Problem description
Word for word, restate the lines that run from the line containing "fecha especial con Invitados" to the last line of the records below.

____________________

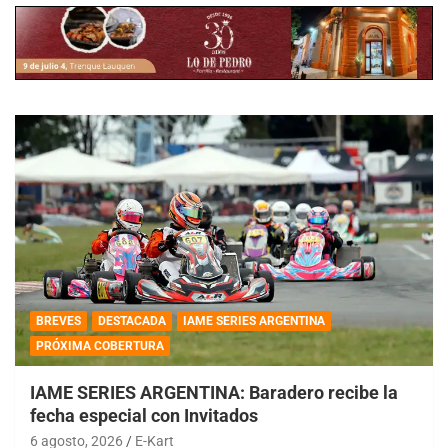
BREVES
DESTACADA
IAME SERIES ARGENTINA
PRÓXIMA COBERTURA
IAME SERIES ARGENTINA: Baradero recibe la
fecha especial con Invitados
6 agosto, 2026
E-Kart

____________________

Response to this task
fecha especial con Invitados
6 agosto, 2026
E-Kart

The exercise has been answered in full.